* _TASK BRIEF_
In the part that opens with the line containing "Rendered at 1275 by 1650 pixels." and closes with the line containing "For every layout", swap "transcribe" for "copy out". Write out those lines again with everything else unchanged.

* _ROWS_
====================

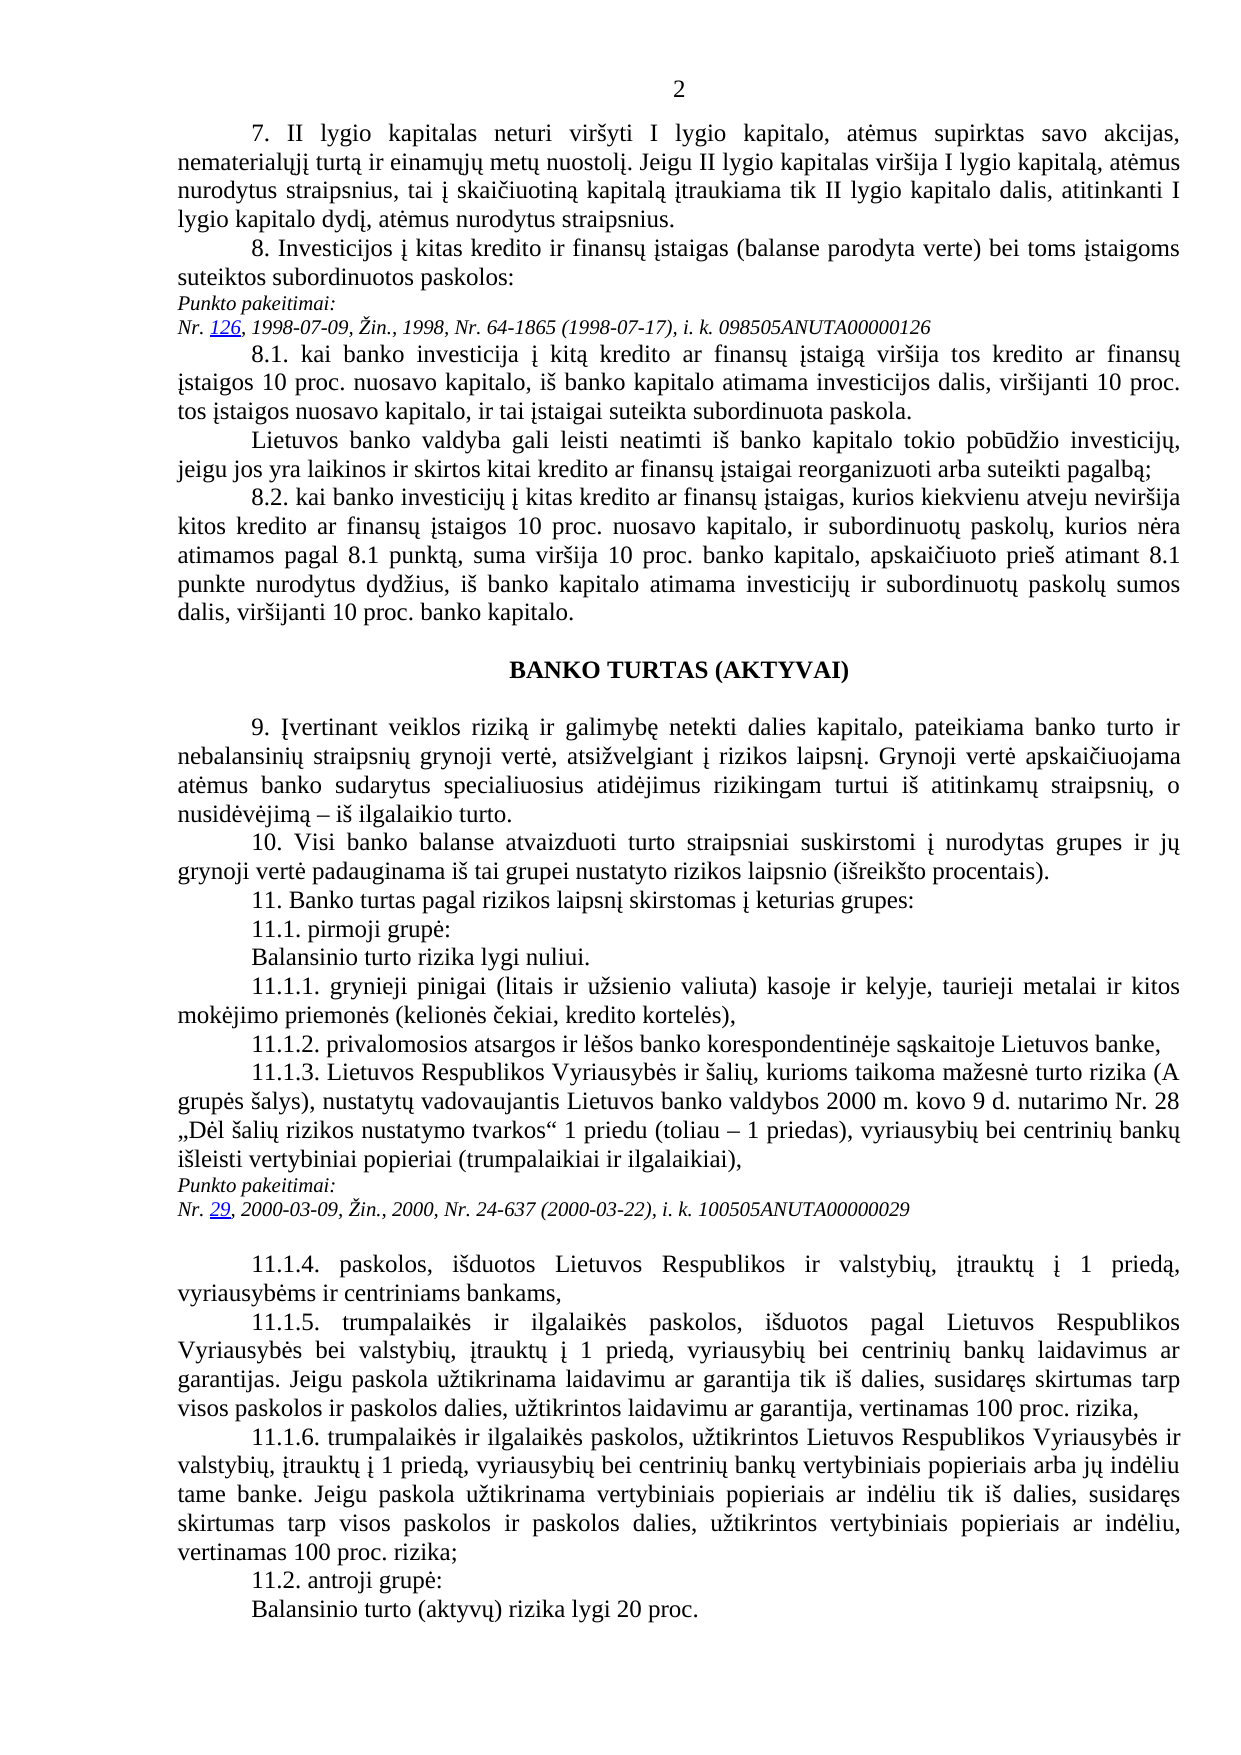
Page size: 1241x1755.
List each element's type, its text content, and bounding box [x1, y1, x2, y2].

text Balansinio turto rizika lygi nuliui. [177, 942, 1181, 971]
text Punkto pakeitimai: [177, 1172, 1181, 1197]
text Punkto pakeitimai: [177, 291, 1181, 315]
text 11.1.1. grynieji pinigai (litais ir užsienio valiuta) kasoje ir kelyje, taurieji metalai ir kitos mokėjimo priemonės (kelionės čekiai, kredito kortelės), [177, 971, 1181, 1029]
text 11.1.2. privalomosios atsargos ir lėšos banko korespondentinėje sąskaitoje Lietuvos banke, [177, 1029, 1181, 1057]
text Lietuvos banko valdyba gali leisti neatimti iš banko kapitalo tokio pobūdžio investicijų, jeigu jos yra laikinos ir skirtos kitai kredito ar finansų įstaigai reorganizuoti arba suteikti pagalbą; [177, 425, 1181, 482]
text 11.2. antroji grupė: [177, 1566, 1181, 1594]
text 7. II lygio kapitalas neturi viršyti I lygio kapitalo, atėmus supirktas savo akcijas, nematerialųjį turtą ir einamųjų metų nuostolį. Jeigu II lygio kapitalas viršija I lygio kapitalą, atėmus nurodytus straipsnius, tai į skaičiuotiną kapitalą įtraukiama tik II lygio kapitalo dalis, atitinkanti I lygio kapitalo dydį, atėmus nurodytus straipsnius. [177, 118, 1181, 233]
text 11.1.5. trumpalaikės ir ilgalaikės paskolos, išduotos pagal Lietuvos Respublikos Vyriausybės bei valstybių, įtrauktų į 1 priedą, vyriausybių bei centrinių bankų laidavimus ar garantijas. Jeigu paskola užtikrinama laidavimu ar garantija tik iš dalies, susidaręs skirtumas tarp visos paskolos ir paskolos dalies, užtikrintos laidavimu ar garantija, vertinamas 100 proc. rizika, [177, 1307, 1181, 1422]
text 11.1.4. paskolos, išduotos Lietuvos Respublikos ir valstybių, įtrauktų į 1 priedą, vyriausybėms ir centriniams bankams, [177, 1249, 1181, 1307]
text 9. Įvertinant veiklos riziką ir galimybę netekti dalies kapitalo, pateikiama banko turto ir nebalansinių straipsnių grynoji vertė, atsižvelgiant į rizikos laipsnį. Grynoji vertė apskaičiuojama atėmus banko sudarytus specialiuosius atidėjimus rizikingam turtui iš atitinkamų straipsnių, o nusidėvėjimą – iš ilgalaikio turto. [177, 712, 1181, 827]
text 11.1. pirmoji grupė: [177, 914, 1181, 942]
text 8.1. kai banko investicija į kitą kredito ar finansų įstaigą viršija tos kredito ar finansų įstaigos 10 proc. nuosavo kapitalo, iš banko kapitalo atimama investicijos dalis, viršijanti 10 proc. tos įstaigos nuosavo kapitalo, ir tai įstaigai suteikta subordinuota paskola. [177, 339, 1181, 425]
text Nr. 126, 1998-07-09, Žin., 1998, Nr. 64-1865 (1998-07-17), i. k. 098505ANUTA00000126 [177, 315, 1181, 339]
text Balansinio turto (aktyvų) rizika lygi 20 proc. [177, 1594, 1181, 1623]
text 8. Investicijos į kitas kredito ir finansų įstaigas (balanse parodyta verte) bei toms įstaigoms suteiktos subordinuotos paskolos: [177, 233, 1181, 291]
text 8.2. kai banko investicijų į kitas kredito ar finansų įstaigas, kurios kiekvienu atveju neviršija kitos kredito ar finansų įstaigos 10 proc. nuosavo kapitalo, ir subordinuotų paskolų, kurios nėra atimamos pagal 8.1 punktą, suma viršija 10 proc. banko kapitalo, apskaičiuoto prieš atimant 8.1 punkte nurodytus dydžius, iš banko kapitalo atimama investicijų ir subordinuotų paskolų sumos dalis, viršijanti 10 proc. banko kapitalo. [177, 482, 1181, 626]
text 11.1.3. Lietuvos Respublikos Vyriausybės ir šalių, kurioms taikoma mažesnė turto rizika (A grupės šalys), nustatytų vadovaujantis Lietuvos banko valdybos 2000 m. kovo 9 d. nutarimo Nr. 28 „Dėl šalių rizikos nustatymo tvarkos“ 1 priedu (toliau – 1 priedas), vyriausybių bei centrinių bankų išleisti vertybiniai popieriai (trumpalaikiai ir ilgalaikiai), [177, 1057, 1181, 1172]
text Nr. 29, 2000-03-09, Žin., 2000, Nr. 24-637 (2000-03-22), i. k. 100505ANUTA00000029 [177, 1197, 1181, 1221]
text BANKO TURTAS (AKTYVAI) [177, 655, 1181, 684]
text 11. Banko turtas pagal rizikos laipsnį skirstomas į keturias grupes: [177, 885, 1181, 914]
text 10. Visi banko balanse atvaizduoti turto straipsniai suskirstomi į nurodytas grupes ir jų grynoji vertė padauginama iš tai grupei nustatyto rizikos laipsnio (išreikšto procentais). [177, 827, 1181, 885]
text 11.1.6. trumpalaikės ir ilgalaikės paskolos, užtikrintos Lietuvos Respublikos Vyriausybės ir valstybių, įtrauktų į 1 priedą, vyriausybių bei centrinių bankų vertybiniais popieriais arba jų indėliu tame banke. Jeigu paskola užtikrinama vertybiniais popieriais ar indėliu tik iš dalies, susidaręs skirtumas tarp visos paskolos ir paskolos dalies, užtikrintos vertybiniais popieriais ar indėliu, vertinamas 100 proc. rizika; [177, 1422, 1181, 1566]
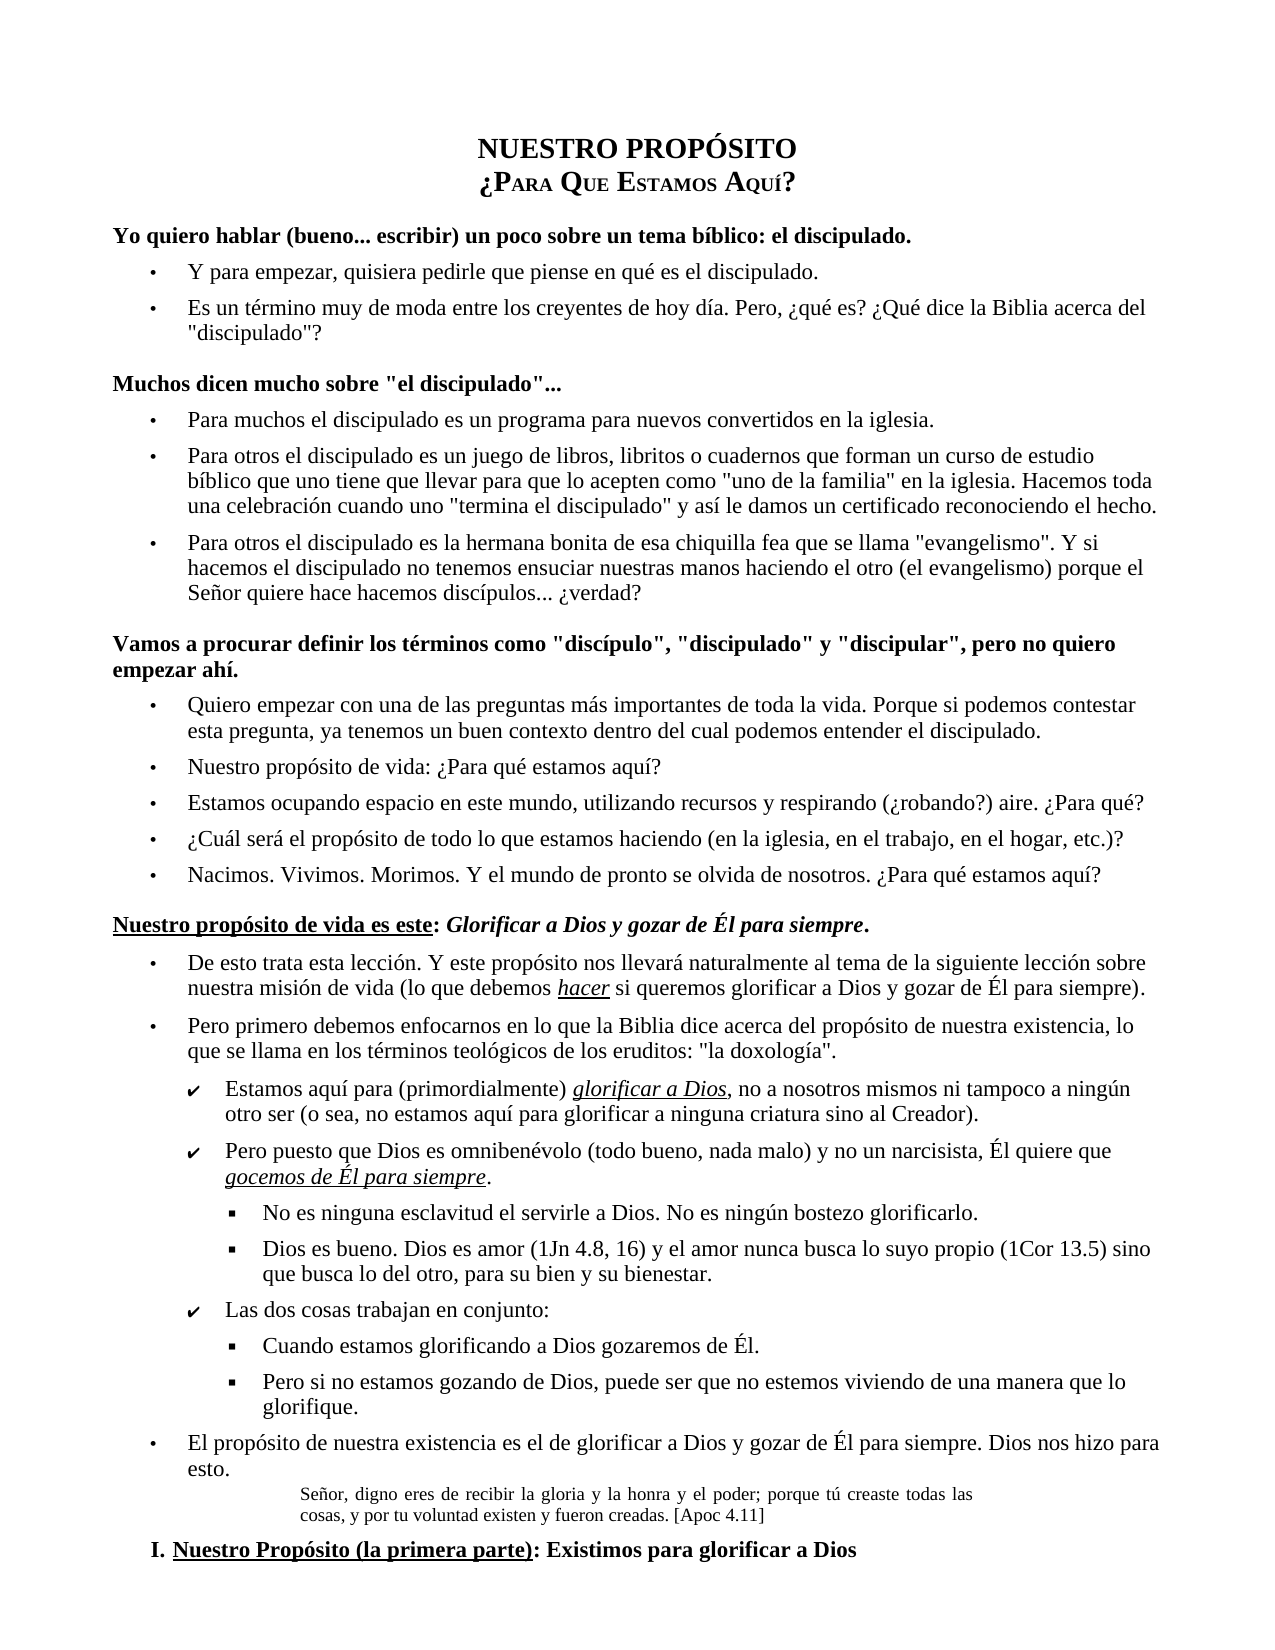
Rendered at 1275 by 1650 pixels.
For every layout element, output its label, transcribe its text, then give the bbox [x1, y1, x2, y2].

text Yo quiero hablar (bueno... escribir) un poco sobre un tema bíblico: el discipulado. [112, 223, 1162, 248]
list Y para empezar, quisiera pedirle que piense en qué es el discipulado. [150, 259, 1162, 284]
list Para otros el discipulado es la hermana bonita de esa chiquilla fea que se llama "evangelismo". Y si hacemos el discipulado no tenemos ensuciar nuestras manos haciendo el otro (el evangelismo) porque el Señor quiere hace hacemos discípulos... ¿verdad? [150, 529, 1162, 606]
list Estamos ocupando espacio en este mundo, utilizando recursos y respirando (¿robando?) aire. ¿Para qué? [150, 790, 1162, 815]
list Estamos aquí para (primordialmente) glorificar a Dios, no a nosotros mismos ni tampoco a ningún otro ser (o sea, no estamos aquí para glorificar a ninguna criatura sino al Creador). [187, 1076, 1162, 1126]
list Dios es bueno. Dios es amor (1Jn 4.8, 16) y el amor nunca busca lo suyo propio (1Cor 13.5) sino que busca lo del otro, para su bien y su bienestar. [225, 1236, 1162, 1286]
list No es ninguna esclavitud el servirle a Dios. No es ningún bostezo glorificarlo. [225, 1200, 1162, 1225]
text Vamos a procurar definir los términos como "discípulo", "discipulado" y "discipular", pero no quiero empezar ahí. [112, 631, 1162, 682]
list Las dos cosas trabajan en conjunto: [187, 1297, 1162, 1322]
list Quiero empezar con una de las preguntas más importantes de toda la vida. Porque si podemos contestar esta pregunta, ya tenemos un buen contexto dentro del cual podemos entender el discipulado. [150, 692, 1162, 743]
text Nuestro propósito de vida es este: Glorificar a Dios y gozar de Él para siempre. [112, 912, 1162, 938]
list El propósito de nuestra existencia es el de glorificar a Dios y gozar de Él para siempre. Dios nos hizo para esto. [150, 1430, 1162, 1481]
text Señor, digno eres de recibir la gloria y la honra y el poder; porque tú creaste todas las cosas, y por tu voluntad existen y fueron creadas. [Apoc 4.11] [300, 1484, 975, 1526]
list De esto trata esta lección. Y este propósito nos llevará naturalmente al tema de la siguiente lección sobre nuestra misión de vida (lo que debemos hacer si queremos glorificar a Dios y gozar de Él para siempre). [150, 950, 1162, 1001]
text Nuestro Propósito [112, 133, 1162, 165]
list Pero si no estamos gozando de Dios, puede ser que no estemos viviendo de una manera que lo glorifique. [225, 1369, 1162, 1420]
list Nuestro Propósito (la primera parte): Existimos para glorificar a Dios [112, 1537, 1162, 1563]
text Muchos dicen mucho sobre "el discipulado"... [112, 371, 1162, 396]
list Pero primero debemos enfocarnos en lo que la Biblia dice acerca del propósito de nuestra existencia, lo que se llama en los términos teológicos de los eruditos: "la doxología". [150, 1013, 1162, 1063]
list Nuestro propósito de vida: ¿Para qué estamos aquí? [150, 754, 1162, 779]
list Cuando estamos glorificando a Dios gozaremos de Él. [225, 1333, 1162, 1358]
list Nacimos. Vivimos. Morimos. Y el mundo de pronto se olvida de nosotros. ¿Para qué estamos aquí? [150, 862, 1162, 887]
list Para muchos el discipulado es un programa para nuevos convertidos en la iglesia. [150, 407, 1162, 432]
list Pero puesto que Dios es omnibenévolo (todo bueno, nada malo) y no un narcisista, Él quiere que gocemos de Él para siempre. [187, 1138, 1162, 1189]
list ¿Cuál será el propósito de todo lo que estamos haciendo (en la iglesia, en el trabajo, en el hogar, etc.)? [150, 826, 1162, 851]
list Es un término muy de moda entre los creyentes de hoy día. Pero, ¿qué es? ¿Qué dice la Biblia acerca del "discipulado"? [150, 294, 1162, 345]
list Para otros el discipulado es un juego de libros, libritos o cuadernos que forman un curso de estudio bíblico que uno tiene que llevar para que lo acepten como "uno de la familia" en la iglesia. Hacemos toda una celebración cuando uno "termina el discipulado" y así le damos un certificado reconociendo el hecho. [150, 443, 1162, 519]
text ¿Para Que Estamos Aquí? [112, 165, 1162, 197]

====================

* _CORRECT ANSWER_
Rendered at 1275 by 1650 pixels.
For every layout element, output its label, copy out its text, then give the bbox [x1, y1, x2, y2].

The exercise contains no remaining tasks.